Anson Rabinbach
In the Shadow of Catastrophe
Ball leaves no doubt that from his perspective the great intellectual betrayal of 1914 can ultimately be traced back to the principles of the Old Testament venerated by Luther and that the Protestant conception of the state as an instrument of power is ultimately derived from Jewish theology. It is this doctrine of power and the sword that Luther used to suppress the revolt of the poor and the disenfranchised whose true and authentic voice was Munzer; it is the same doctrines that led Germany to its disastrous defeat in 1918; and finally it is this doctrine that continues to triumph after 1918 in the form of Social Democracy.
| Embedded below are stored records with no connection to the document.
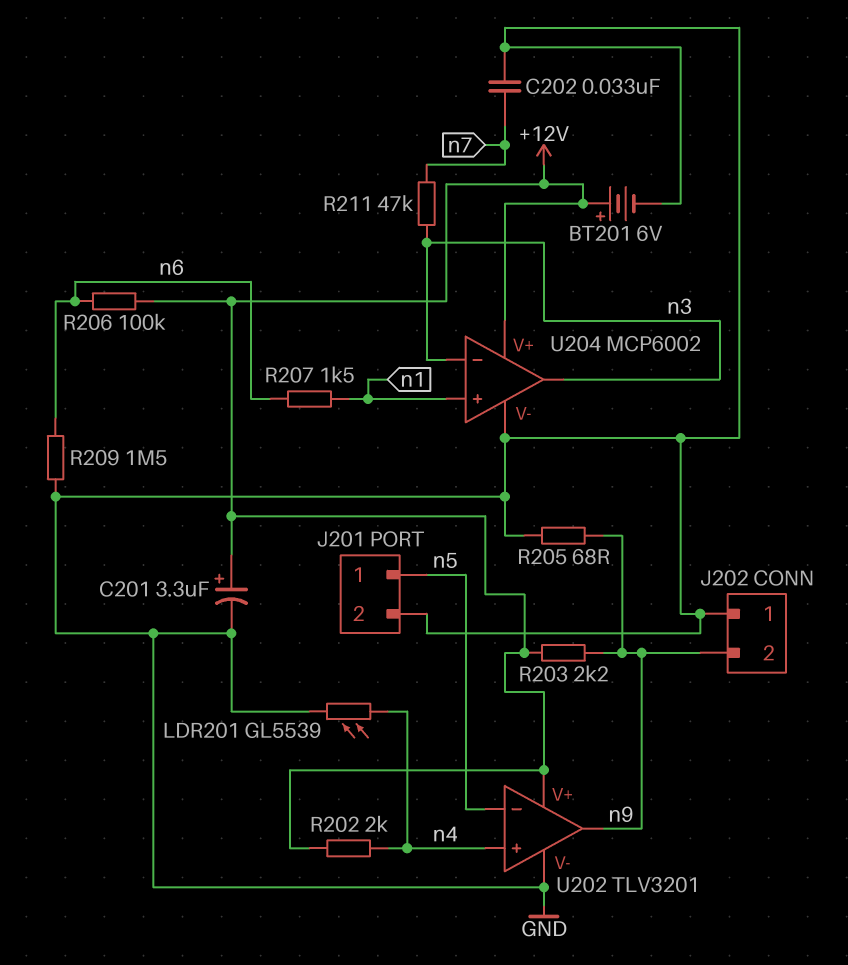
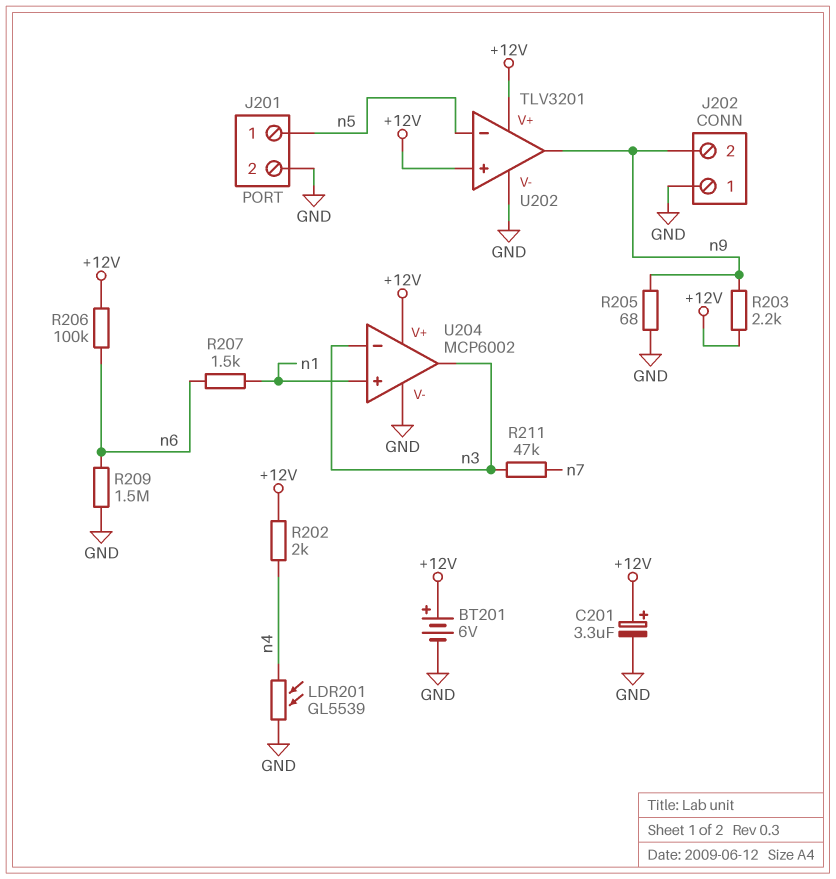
C202: 33nF (GND, n7) -> none
U202 pin in+: n4 -> +12V

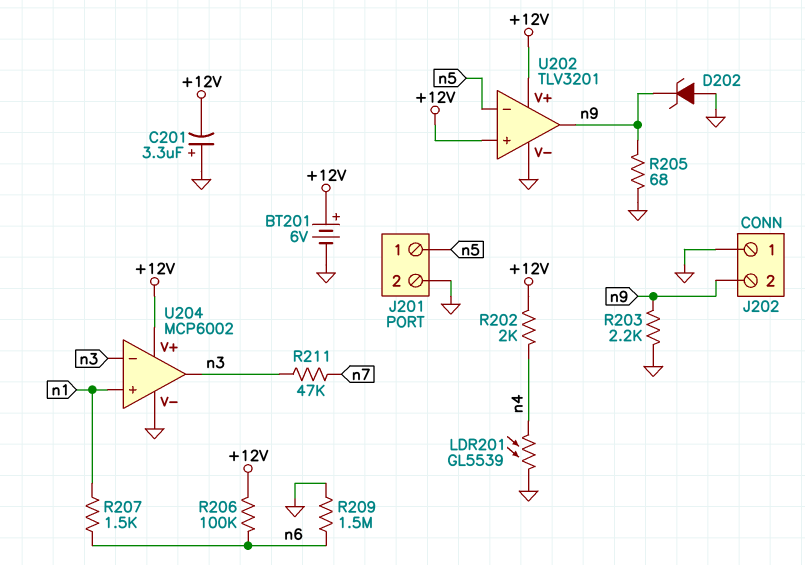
C201: 3.3uF (plus +12V, minus GND) -> 3.3uF (plus GND, minus +12V)
D202: none -> zener (A GND, K n9)
R203: 2.2k (+12V, n9) -> 2.2k (GND, n9)

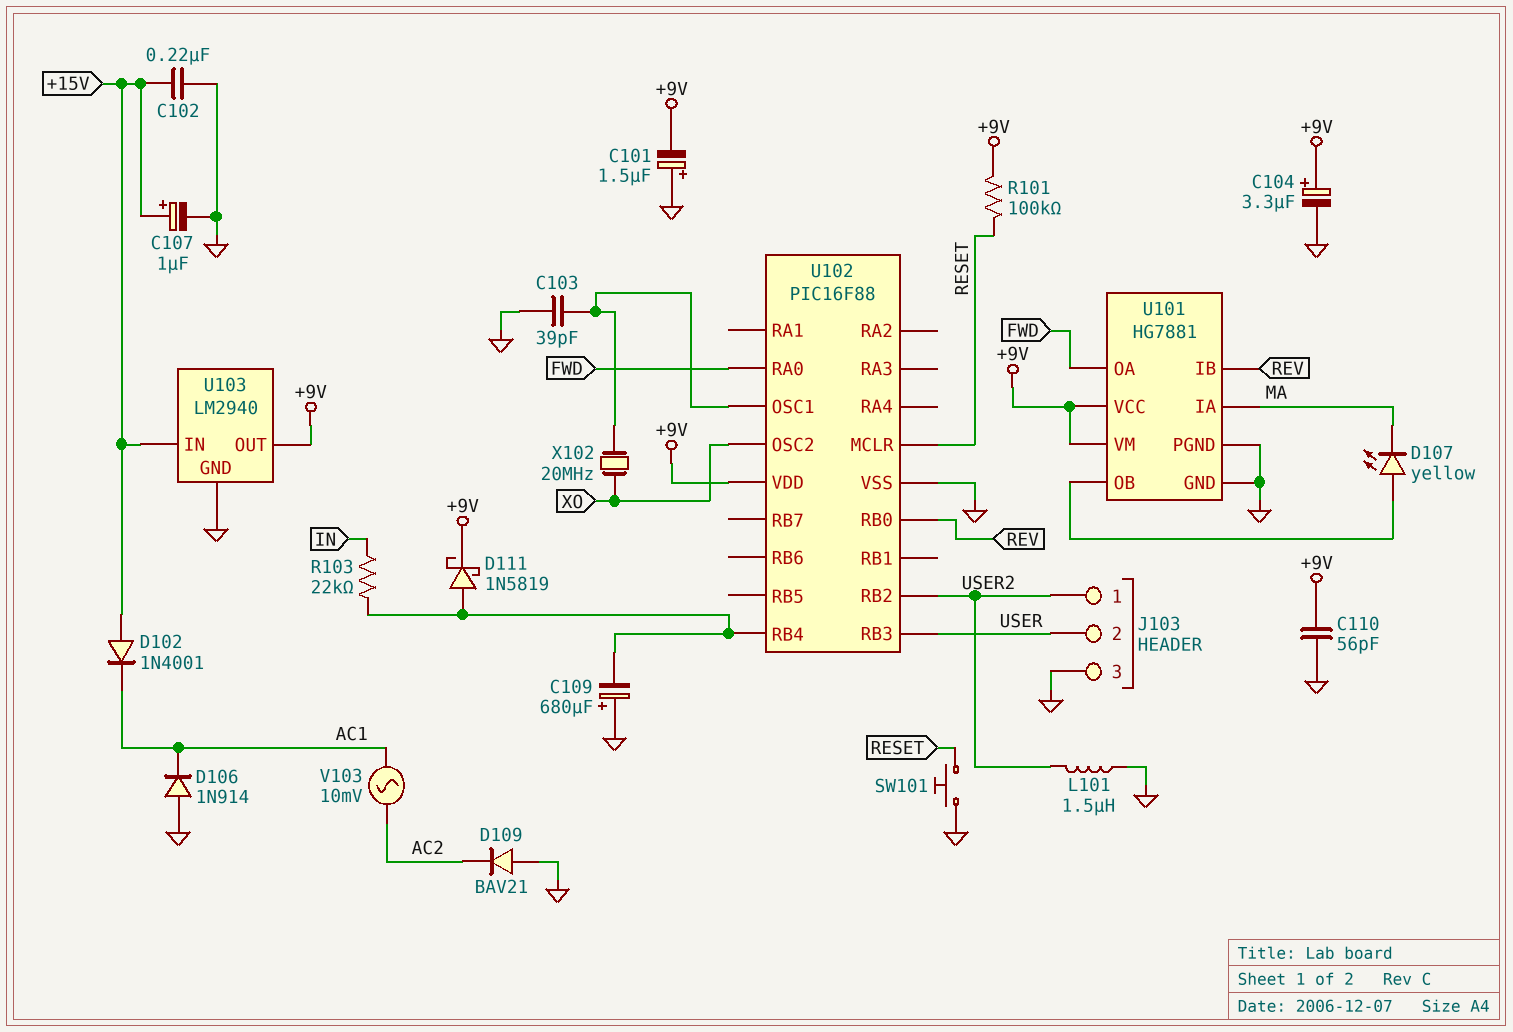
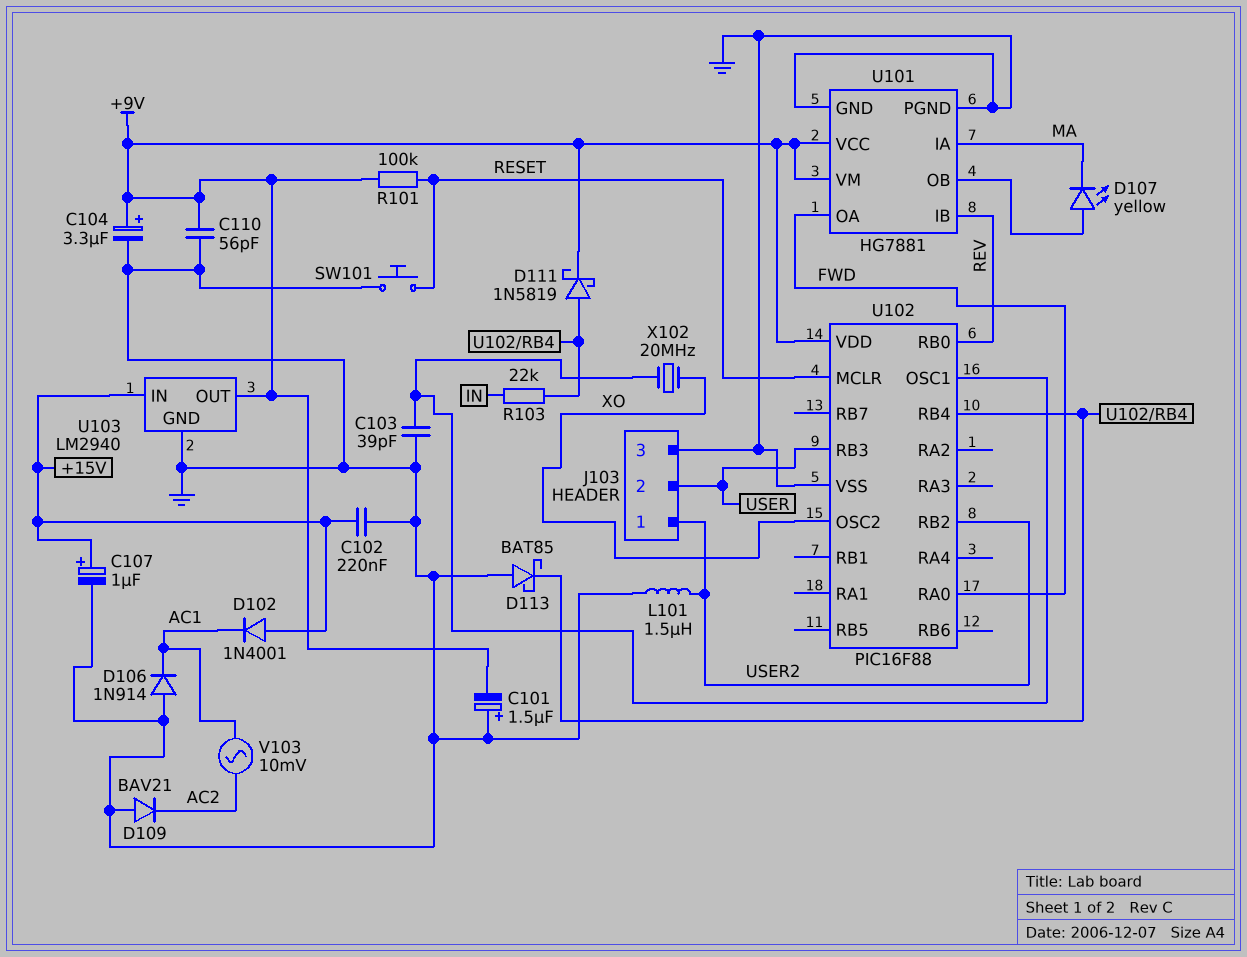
C109: 680uF (plus GND, minus U102/RB4) -> none
D113: none -> schottky BAT85 (A GND, K U102/RB4)

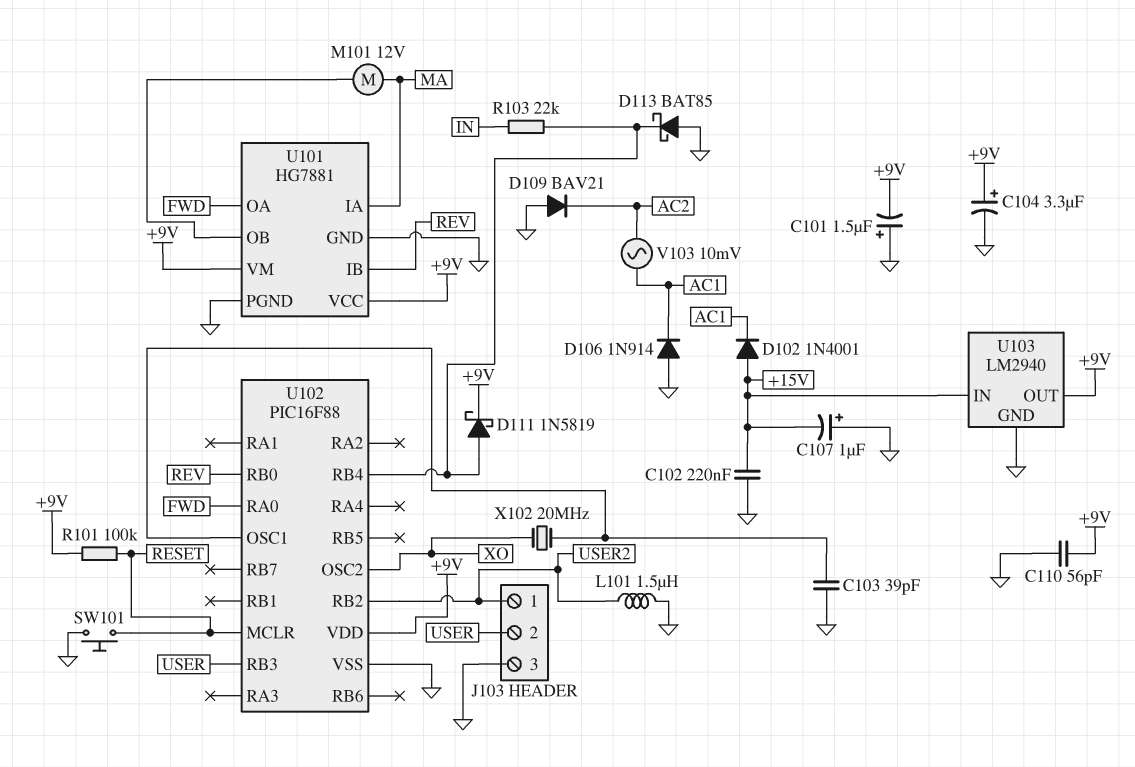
C107: 1uF (plus +15V, minus GND) -> 1uF (plus GND, minus +15V)
D107: LED yellow (A U101/OB, K MA) -> none
M101: none -> motor 12V (MA, U101/OB)

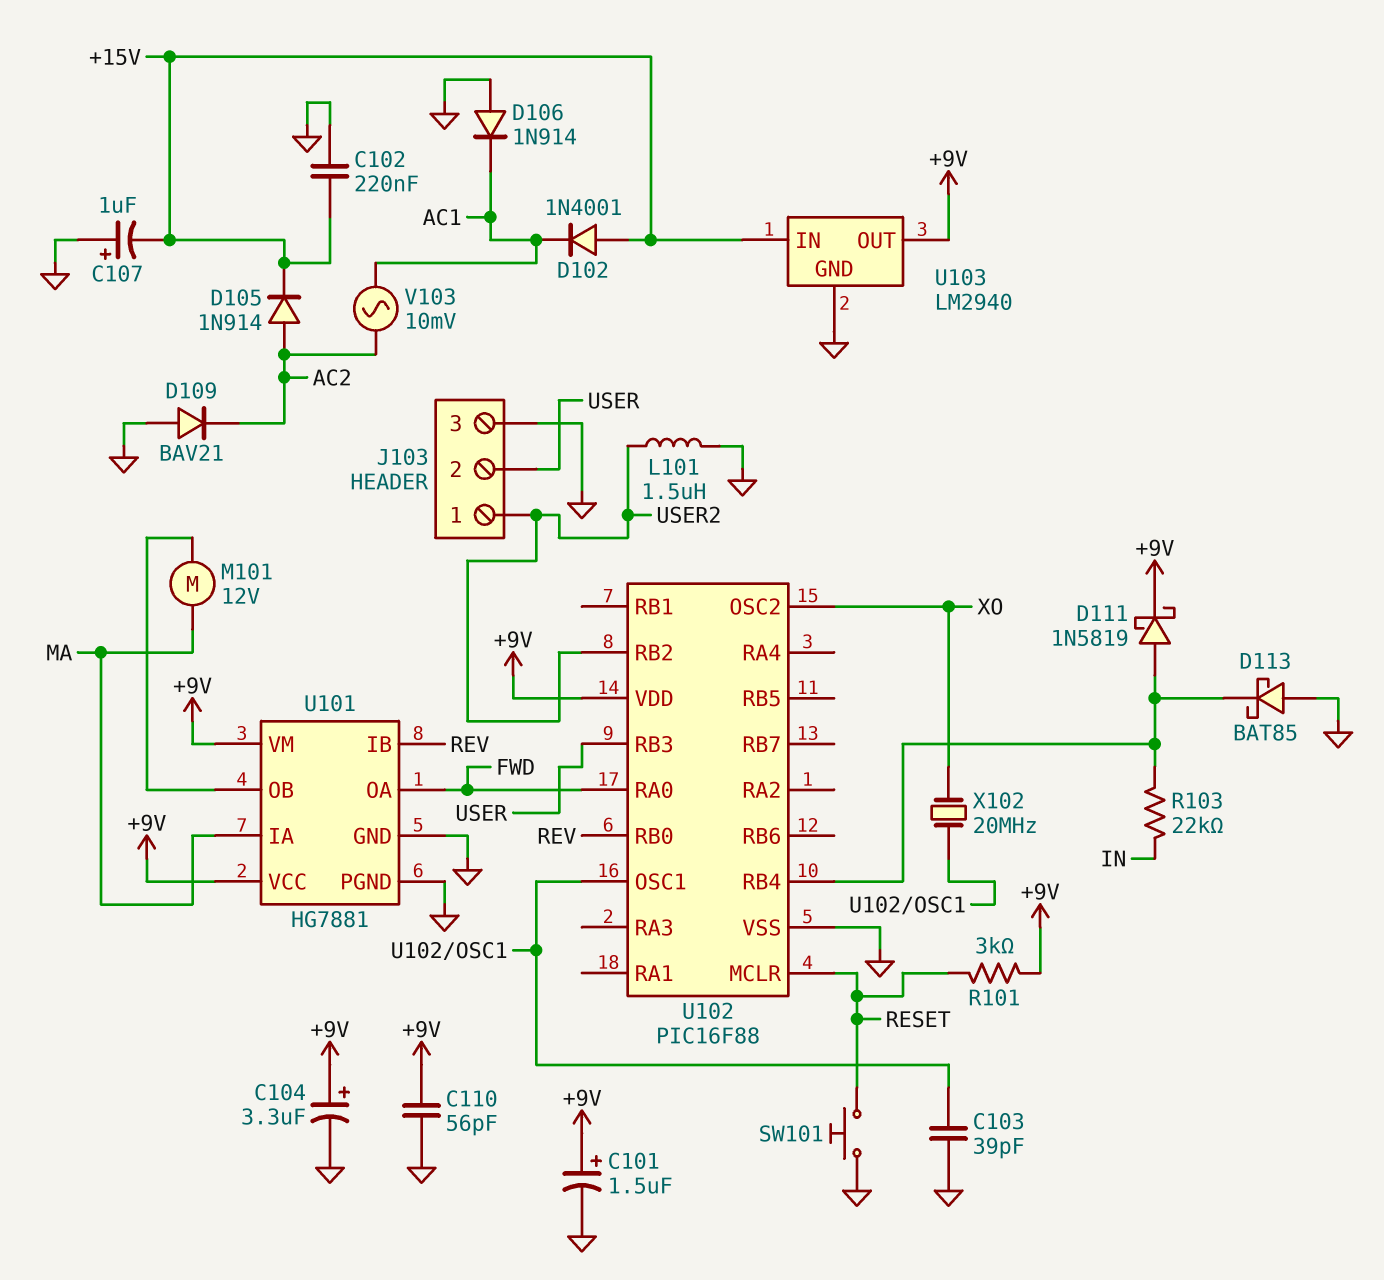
C101: 1.5uF (plus GND, minus +9V) -> 1.5uF (plus +9V, minus GND)
D105: none -> diode 1N914 (A AC2, K +15V)
R101: 100k (+9V, RESET) -> 3k (+9V, RESET)

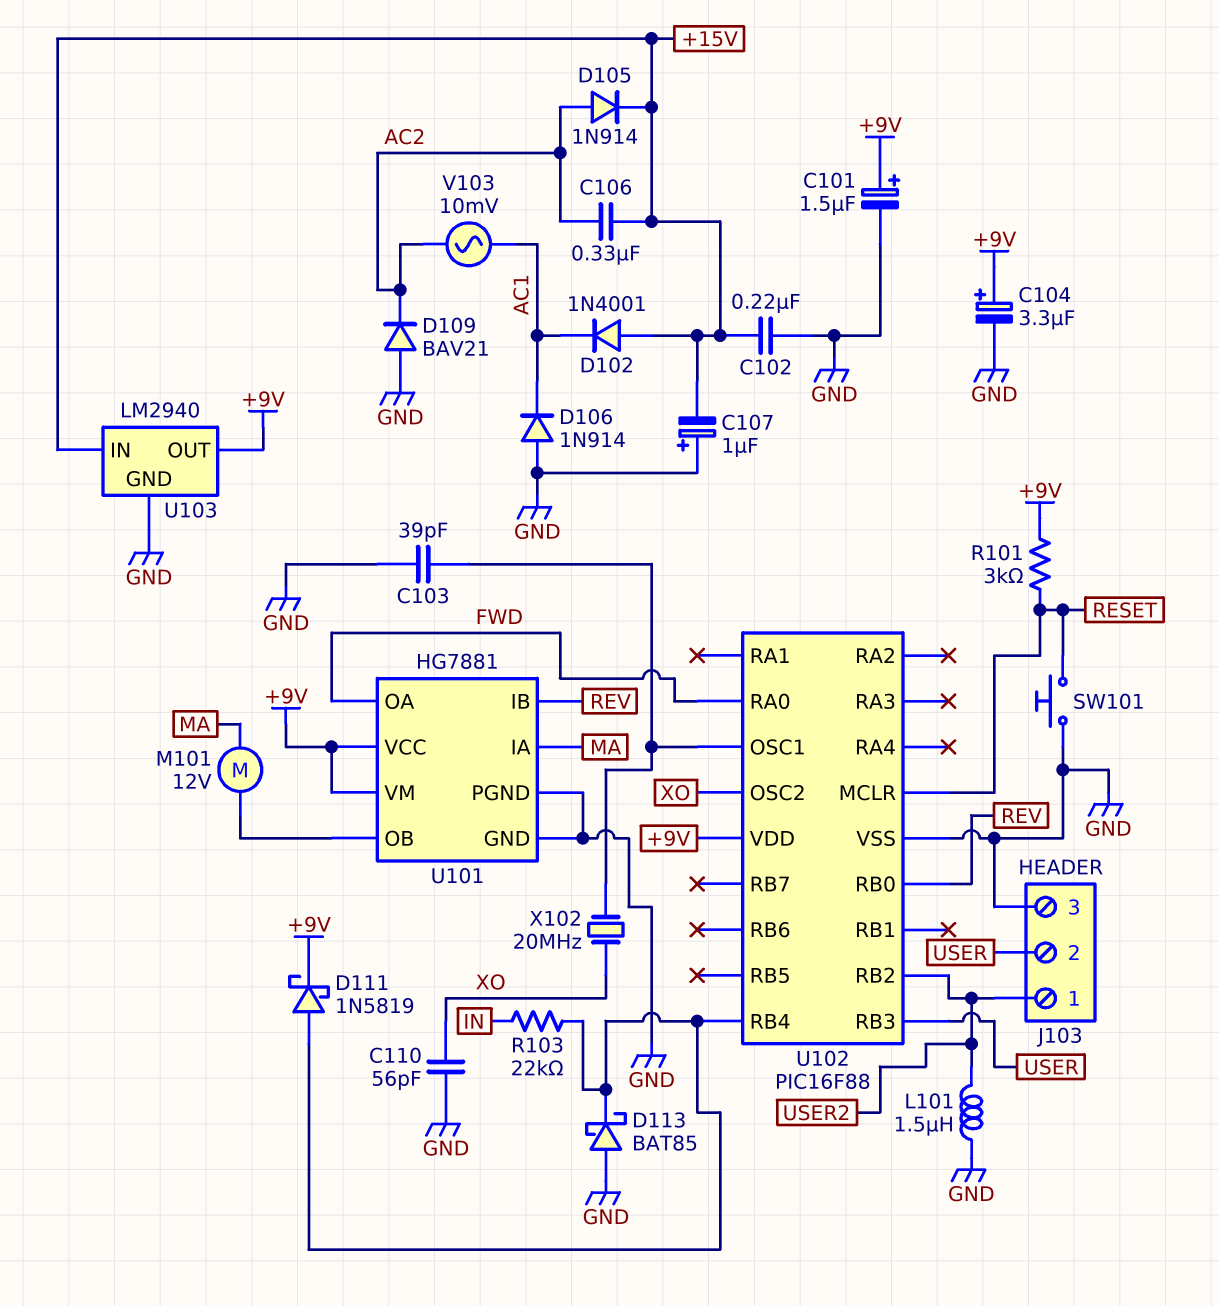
C106: none -> 330nF (+15V, AC2)
C110: 56pF (+9V, GND) -> 56pF (GND, XO)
German Social Democracy is the product of 'two Jewish intellectuals, Ferdinand Lassalle and Karl Marx.' For Ball, German Social Democracy represented a 'Jewish-German agreement' particularly 'in as far as Marx succeeded in uniting the Jewish international with the socialistic one and in placing German-Jewish Messianism at the head of both, and in as far as Lassalle at the same time linked the proletariat to Prussianism, then, hypothetically the dictatorship of German-Judaism, the Jewish-Junker world rule, was on solid ground.' Ball approvingly cited Bakunin's remark that 'the Jewish sect today represents a more ominous power in Europe than do the Catholic and Protestant Jesuits. They reign despotically in business and finance alike....Woe to anyone who is clumsy enough to offend them.' The Jews represent a secret diabolical force in German history evident in Ball's phantasm of Jewish power, his contempt for the Jewish industrialist Walther Rathenau, whom he regarded as a tacit ally of Marx and Lassalle, and his diatribes against the German-Jewish philosopher Hermann Cohen. Though Ball explicitly disavowed the charge of anti-Semitism, he ultimately believes that the catastrophe was 'the price that Europe had to pay for the advances gained by Judaism: the surrender of the social ideal to the messianic antisocial Prusso-German concept of the state as power and success; the instigation of the most horrible of all wars; the annihilation of twenty million human beings; and the ruination of Germany.'
Despite his disclaimers, the fact of Ball's anti-Semitism was already well established before the Critique appeared and was apparently the cause of strains in his relationship with Bloch, who not surprisingly reacted strongly to one such instance, Ball's editorial in Die Freie Zeitung on November 16, 1918. The offending passage contains the following statement about the dissolution of the monarchy and the role of Social Democracy in the founding of the German republic.They send anational Israelites forward, in order to achieve the most advantageous liquidation. This too is wrong. The soil of the Israelite Republic is the promised land, not Germany. We gladly work alongside these people, as long as they unambiguously dedicate themselves to the moral deed. The legend of the chosen people is triumphant. Berlin is not Sinai. We want a German nation, a German Republic, we want a German National Assembly, which disavows the business makers and the opportunist, and declares itself for the resurrection of a great, truly purified nation. Only thus can we win back the trust of the world. Bloch's shocked reaction to Ball's assertion that once again alien Jews are holding Germany hostage is evident from a letter written to his patron and fellow wartime Swiss emigre, Johann Wilhelm Muehlon, only eight days later: 'I have something else to say that is important for me. It concerns the astonishing concluding sentence of Ball's editorial. I wrote Ball immediately that this sort of anti-Semitism is scandalous, no matter how he means it.' If Bloch and Ball were 'completely at one in the explicit denunciation of the Ludendorff war,' by November 1918 their friendship was shaken, though not entirely ruptured.